Athena compression support - Amazon Athena
Services or capabilities described in Amazon Web Services documentation might vary by Region. To see the differences applicable to the China Regions, see Getting Started with Amazon Web Services in China (PDF).

Athena compression support

Athena supports a variety of compression formats for reading and writing data, including reading from a table that uses multiple compression formats. For example, Athena can successfully read the data in a table that uses Parquet file format when some Parquet files are compressed with Snappy and other Parquet files are compressed with GZIP. The same principle applies for ORC, text file, and JSON storage formats.

Athena supports the following compression formats:

  • BZIP2 – Format that uses the Burrows-Wheeler algorithm.

  • DEFLATE – Compression algorithm based on LZSS and Huffman coding. Deflate is relevant only for the Avro file format.

  • GZIP – Compression algorithm based on Deflate. For Hive tables in Athena engine versions 2 and 3, and Iceberg tables in Athena engine version 2, GZIP is the default write compression format for files in the Parquet and text file storage formats. Files in the tar.gz format are not supported.
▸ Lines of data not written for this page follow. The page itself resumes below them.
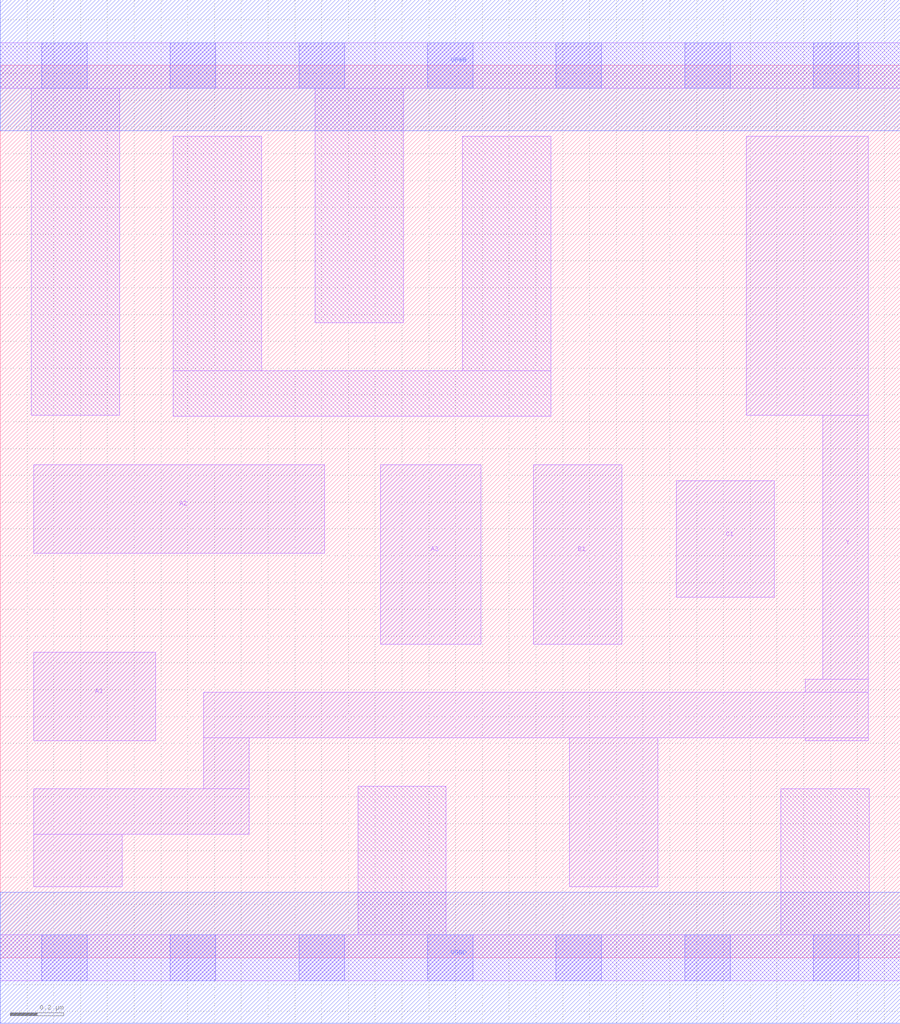
<source format=lef>
# Copyright 2020 The SkyWater PDK Authors
#
# Licensed under the Apache License, Version 2.0 (the "License");
# you may not use this file except in compliance with the License.
# You may obtain a copy of the License at
#
#     https://www.apache.org/licenses/LICENSE-2.0
#
# Unless required by applicable law or agreed to in writing, software
# distributed under the License is distributed on an "AS IS" BASIS,
# WITHOUT WARRANTIES OR CONDITIONS OF ANY KIND, either express or implied.
# See the License for the specific language governing permissions and
# limitations under the License.
#
# SPDX-License-Identifier: Apache-2.0

VERSION 5.7 ;
  NAMESCASESENSITIVE ON ;
  NOWIREEXTENSIONATPIN ON ;
  DIVIDERCHAR "/" ;
  BUSBITCHARS "[]" ;
UNITS
  DATABASE MICRONS 200 ;
END UNITS
MACRO sky130_fd_sc_lp__a311oi_lp
  CLASS CORE ;
  SOURCE USER ;
  FOREIGN sky130_fd_sc_lp__a311oi_lp ;
  ORIGIN  0.000000  0.000000 ;
  SIZE  3.360000 BY  3.330000 ;
  SYMMETRY X Y R90 ;
  SITE unit ;
  PIN A1
    ANTENNAGATEAREA  0.313000 ;
    DIRECTION INPUT ;
    USE SIGNAL ;
    PORT
      LAYER li1 ;
        RECT 0.125000 0.810000 0.580000 1.140000 ;
    END
  END A1
  PIN A2
    ANTENNAGATEAREA  0.313000 ;
    DIRECTION INPUT ;
    USE SIGNAL ;
    PORT
      LAYER li1 ;
        RECT 0.125000 1.510000 1.210000 1.840000 ;
    END
  END A2
  PIN A3
    ANTENNAGATEAREA  0.313000 ;
    DIRECTION INPUT ;
    USE SIGNAL ;
    PORT
      LAYER li1 ;
        RECT 1.420000 1.170000 1.795000 1.840000 ;
    END
  END A3
  PIN B1
    ANTENNAGATEAREA  0.376000 ;
    DIRECTION INPUT ;
    USE SIGNAL ;
    PORT
      LAYER li1 ;
        RECT 1.990000 1.170000 2.320000 1.840000 ;
    END
  END B1
  PIN C1
    ANTENNAGATEAREA  0.376000 ;
    DIRECTION INPUT ;
    USE SIGNAL ;
    PORT
      LAYER li1 ;
        RECT 2.525000 1.345000 2.890000 1.780000 ;
    END
  END C1
  PIN Y
    ANTENNADIFFAREA  0.522300 ;
    DIRECTION OUTPUT ;
    USE SIGNAL ;
    PORT
      LAYER li1 ;
        RECT 0.125000 0.265000 0.455000 0.460000 ;
        RECT 0.125000 0.460000 0.930000 0.630000 ;
        RECT 0.760000 0.630000 0.930000 0.820000 ;
        RECT 0.760000 0.820000 3.240000 0.990000 ;
        RECT 2.125000 0.265000 2.455000 0.820000 ;
        RECT 2.785000 2.025000 3.240000 3.065000 ;
        RECT 3.005000 0.810000 3.240000 0.820000 ;
        RECT 3.005000 0.990000 3.240000 1.040000 ;
        RECT 3.070000 1.040000 3.240000 2.025000 ;
    END
  END Y
  PIN VGND
    DIRECTION INOUT ;
    USE GROUND ;
    PORT
      LAYER met1 ;
        RECT 0.000000 -0.245000 3.360000 0.245000 ;
    END
  END VGND
  PIN VPWR
    DIRECTION INOUT ;
    USE POWER ;
    PORT
      LAYER met1 ;
        RECT 0.000000 3.085000 3.360000 3.575000 ;
    END
  END VPWR
  OBS
    LAYER li1 ;
      RECT 0.000000 -0.085000 3.360000 0.085000 ;
      RECT 0.000000  3.245000 3.360000 3.415000 ;
      RECT 0.115000  2.025000 0.445000 3.245000 ;
      RECT 0.645000  2.020000 2.055000 2.190000 ;
      RECT 0.645000  2.190000 0.975000 3.065000 ;
      RECT 1.175000  2.370000 1.505000 3.245000 ;
      RECT 1.335000  0.085000 1.665000 0.640000 ;
      RECT 1.725000  2.190000 2.055000 3.065000 ;
      RECT 2.915000  0.085000 3.245000 0.630000 ;
    LAYER mcon ;
      RECT 0.155000 -0.085000 0.325000 0.085000 ;
      RECT 0.155000  3.245000 0.325000 3.415000 ;
      RECT 0.635000 -0.085000 0.805000 0.085000 ;
      RECT 0.635000  3.245000 0.805000 3.415000 ;
      RECT 1.115000 -0.085000 1.285000 0.085000 ;
      RECT 1.115000  3.245000 1.285000 3.415000 ;
      RECT 1.595000 -0.085000 1.765000 0.085000 ;
      RECT 1.595000  3.245000 1.765000 3.415000 ;
      RECT 2.075000 -0.085000 2.245000 0.085000 ;
      RECT 2.075000  3.245000 2.245000 3.415000 ;
      RECT 2.555000 -0.085000 2.725000 0.085000 ;
      RECT 2.555000  3.245000 2.725000 3.415000 ;
      RECT 3.035000 -0.085000 3.205000 0.085000 ;
      RECT 3.035000  3.245000 3.205000 3.415000 ;
  END
END sky130_fd_sc_lp__a311oi_lp
END LIBRARY

</source>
  • LZ4 – This member of the Lempel-Ziv 77 (LZ7) family also focuses on compression and decompression speed rather than maximum compression of data. LZ4 has the following framing formats:

    • LZ4 Raw/Unframed – An unframed, standard implementation of the LZ4 block compression format. For more information, see the LZ4 block format description on GitHub.

    • LZ4 framed – The usual framing implementation of LZ4. For more information, see the LZ4 frame format description on GitHub.

    • LZ4 hadoop-compatible – The Apache Hadoop implementation of LZ4. This implementation wraps LZ4 compression with the BlockCompressorStream.java class.

  • LZO – Format that uses the Lempel–Ziv–Oberhumer algorithm, which focuses on high compression and decompression speed rather than the maximum compression of data. LZO has two implementations:

    • Standard LZO – For more information, see the LZO abstract on the Oberhumer website.

    • LZO hadoop-compatible – This implementation wraps the LZO algorithm with the BlockCompressorStream.java class.

  • SNAPPY – Compression algorithm that is part of the Lempel-Ziv 77 (LZ7) family. Snappy focuses on high compression and decompression speed rather than the maximum compression of data.

  • ZLIB – Based on Deflate, ZLIB is the default write compression format for files in the ORC data storage format. For more information, see the zlib page on GitHub.

  • ZSTD – The Zstandard real-time data compression algorithm is a fast compression algorithm that provides high compression ratios. The Zstandard (ZSTD) library is provided as open source software using a BSD license. ZSTD is the default compression for Iceberg tables. When writing ZSTD compressed data, Athena uses ZSTD compression level 3 by default. For more information about using ZSTD compression levels in Athena, see Using ZSTD compression levels in Athena.

Specifying compression formats

When you write CREATE TABLE or CTAS statements, you can specify compression properties that specify the compression type to use when Athena writes to those tables.

Specifying no compression

CREATE TABLE statements support writing uncompressed files. To write uncompressed files, use the following syntax:

  • CREATE TABLE (text file or JSON) – In TBLPROPERTIES, specify write.compression = NONE.

  • CREATE TABLE (Parquet) – In TBLPROPERTIES, specify parquet.compression = UNCOMPRESSED.

  • CREATE TABLE (ORC) – In TBLPROPERTIES, specify orc.compress = NONE.

Notes and resources

  • Currently, uppercase file extensions such as .GZ or .BZIP2 are not recognized by Athena. Avoid using datasets with uppercase file extensions, or rename the data file extensions to lowercase.

  • For data in CSV, TSV, and JSON, Athena determines the compression type from the file extension. If no file extension is present, Athena treats the data as uncompressed plain text. If your data is compressed, make sure the file name includes the compression extension, such as gz.

  • The ZIP file format is not supported.

  • For querying Amazon Data Firehose logs from Athena, supported formats include GZIP compression or ORC files with SNAPPY compression.

  • For more information about using compression, see section 3 ("Compress and split files") of the Amazon Big Data Blog post Top 10 performance tuning tips for Amazon Athena.